### Text provided
Kaplan returned to this example 25 years later while pushing back against the many who view Kissinger, the former U.S. national security advisor and secretary of state, as one of our age’s villains. In a 2013 essay, “In Defense of Henry Kissinger: He Was the 20th Century’s Greatest 19th Century Statesman,” which was initially published in The Atlantic, Kaplan asserts that,
“To be uncomfortable with Kissinger is … only natural. But to condemn him outright verges on sanctimony, if not delusion. Kissinger has, in fact, been quite moral — provided, of course, that you accept the Cold War assumptions of the age in which he operated.
Because of the triumphalist manner in which the Cold War suddenly and unexpectedly ended, many have since viewed the West’s victory as a foregone conclusion, and therefore have tended to see the tough measures that Kissinger and others occasionally took as unwarranted. But for those in the midst of fighting the Cold War—who worked in the national-security apparatus during the long, dreary decades when nuclear confrontation seemed abundantly possible—its end was hardly foreseeable.”

### Exercise 1
Write down every number that appears as numerals in the Kissinger passage.
### Exercise 2
Retype the Kissinger passage from "Kaplan returned to" to "which he operated.".
### Exercise 3
Continue the Kissinger passage from where it stops.
You won't need the entries for anything.

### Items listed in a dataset
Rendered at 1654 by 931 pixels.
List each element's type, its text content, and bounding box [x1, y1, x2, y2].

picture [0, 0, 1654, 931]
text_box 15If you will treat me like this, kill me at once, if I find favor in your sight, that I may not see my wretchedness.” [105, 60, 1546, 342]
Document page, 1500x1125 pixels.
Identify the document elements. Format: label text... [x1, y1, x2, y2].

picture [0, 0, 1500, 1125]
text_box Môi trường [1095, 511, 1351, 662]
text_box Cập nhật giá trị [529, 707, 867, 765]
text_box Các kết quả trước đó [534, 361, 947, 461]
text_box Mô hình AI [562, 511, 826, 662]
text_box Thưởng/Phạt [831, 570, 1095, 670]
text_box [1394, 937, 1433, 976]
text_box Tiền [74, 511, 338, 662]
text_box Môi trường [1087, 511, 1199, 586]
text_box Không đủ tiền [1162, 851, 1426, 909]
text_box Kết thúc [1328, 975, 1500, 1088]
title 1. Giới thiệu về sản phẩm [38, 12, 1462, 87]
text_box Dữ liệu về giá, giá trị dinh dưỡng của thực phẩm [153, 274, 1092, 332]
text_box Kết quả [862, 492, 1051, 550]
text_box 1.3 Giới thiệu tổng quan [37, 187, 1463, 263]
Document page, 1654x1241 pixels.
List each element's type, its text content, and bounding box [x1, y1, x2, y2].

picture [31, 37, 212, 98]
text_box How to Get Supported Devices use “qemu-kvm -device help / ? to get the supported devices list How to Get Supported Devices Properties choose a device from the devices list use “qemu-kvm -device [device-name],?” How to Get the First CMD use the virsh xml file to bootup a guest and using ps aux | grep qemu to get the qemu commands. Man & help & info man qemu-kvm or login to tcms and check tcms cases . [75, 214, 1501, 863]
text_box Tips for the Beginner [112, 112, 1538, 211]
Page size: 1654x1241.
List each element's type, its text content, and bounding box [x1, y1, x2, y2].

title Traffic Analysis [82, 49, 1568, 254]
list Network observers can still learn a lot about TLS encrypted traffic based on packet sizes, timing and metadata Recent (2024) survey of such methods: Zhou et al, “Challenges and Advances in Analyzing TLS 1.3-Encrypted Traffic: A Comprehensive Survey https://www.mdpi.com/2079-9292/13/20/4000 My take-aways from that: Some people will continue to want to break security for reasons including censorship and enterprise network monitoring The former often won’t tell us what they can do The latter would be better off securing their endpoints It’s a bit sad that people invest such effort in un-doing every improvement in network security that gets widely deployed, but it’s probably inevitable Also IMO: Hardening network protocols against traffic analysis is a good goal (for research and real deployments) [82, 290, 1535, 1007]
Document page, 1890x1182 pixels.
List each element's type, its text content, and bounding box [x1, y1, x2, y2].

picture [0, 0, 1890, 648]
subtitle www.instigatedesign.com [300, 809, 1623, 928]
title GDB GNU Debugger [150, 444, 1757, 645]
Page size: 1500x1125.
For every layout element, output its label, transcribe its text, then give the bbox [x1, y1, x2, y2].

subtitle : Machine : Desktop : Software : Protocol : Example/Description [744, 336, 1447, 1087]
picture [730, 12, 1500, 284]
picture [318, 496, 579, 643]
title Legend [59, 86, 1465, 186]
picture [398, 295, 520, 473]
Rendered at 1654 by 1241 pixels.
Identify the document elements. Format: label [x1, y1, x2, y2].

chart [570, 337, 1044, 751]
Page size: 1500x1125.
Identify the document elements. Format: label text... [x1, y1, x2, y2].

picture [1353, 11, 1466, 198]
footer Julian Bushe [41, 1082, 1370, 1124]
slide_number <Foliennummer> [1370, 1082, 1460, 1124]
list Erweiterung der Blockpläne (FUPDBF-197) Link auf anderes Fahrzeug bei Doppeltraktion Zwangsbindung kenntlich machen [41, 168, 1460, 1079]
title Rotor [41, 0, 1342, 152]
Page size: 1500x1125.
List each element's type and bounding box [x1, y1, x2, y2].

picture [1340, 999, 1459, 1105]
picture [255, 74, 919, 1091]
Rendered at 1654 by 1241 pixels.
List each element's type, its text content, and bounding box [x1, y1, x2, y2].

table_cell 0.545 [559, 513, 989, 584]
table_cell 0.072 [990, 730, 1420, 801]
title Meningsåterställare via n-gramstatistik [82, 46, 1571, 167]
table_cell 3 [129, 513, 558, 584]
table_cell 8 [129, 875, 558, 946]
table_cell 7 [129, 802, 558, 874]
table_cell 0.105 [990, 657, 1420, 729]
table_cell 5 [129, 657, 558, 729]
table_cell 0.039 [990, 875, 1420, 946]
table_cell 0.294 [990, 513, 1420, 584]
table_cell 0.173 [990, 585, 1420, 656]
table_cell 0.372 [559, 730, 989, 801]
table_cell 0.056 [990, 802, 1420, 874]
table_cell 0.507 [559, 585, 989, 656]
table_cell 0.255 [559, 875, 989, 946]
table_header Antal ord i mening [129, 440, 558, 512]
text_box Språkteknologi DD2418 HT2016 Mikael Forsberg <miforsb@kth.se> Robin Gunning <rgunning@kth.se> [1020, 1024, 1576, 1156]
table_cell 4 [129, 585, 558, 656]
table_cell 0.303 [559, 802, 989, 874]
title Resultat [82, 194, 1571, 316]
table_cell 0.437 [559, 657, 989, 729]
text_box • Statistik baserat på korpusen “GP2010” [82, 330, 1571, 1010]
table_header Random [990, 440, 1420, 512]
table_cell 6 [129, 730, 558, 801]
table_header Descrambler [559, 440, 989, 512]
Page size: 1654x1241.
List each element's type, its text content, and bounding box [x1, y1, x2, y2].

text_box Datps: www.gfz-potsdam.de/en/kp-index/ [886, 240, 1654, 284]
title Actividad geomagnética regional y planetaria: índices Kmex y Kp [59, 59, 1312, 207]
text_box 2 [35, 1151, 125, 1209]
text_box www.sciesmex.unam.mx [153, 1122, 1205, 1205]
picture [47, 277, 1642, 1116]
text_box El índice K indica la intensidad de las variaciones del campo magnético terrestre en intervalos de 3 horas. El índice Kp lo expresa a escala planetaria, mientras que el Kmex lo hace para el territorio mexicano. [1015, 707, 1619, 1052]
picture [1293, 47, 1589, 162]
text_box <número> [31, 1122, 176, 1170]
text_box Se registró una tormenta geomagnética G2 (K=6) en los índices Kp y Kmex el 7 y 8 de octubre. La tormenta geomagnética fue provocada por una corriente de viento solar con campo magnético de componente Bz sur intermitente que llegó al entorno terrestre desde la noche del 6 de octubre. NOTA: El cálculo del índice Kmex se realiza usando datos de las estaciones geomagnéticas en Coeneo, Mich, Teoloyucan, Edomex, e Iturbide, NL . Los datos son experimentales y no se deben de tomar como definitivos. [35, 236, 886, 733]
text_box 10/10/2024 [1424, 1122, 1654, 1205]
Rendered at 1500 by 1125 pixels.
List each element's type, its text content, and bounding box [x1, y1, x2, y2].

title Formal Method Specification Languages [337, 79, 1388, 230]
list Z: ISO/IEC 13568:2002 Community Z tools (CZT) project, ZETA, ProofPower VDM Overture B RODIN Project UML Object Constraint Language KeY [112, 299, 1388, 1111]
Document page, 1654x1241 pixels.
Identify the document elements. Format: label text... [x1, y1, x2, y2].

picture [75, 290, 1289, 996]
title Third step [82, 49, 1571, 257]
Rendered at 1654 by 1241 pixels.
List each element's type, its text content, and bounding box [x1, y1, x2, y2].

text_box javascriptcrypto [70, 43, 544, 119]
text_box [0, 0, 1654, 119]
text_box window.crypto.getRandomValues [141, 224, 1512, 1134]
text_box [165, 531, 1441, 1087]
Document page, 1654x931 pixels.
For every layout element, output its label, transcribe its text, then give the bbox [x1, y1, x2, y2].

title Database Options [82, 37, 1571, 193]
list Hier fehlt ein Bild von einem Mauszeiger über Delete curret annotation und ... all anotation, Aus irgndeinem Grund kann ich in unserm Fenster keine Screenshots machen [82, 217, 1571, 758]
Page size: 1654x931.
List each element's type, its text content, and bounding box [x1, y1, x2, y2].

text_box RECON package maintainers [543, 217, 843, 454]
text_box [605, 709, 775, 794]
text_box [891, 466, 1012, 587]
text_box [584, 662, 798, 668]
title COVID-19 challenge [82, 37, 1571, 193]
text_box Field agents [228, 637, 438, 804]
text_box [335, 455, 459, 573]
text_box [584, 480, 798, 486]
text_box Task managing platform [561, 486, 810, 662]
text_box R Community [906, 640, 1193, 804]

### Expected output 1
25, 2013, 20th, 19th

### Expected output 2
Kaplan returned to this example 25 years later while pushing back against the many who view Kissinger, the former U.S. national security advisor and secretary of state, as one of our age’s villains. In a 2013 essay, “In Defense of Henry Kissinger: He Was the 20th Century’s Greatest 19th Century Statesman,” which was initially published in The Atlantic, Kaplan asserts that,
“To be uncomfortable with Kissinger is … only natural. But to condemn him outright verges on sanctimony, if not delusion. Kissinger has, in fact, been quite moral — provided, of course, that you accept the Cold War assumptions of the age in which he operated.

### Expected output 3
After addressing Kissinger’s [and President Nixon’s] actions with regard to Vietnam and Cambodia, Kaplan again contrasts them with the policies of the Carter administration in the Horn of Africa:
“The link between Carter’s decision not to play Kissingerian power politics in the Horn of Africa and the mass deaths that followed in Ethiopia is more direct than the link between Nixon’s incursion into a rural area of Cambodia and the Khmer Rouge takeover six years later.”
Democracy Comes Last
Over the years, Kaplan has often criticized what he sees as a misplaced emphasis on democracy and its promotion as part of American and Western foreign policy; his point being that the building of strong institutions and a stable middle class is often more urgent and even a prerequisite for democracy to succeed in such places.
He has highlighted many examples of countries that have established free elections but could not provide their citizens with a stable way of life or economic opportunities. Conversely, a number of autocrats have built their countries up from poverty-stricken chaos to well-functioning societies with impressive standards of living. Kaplan doesn’t praise the brutality dished out by such leaders, but rather acknowledges the necessity of going through such phases before reaching the point where democracy can be successful.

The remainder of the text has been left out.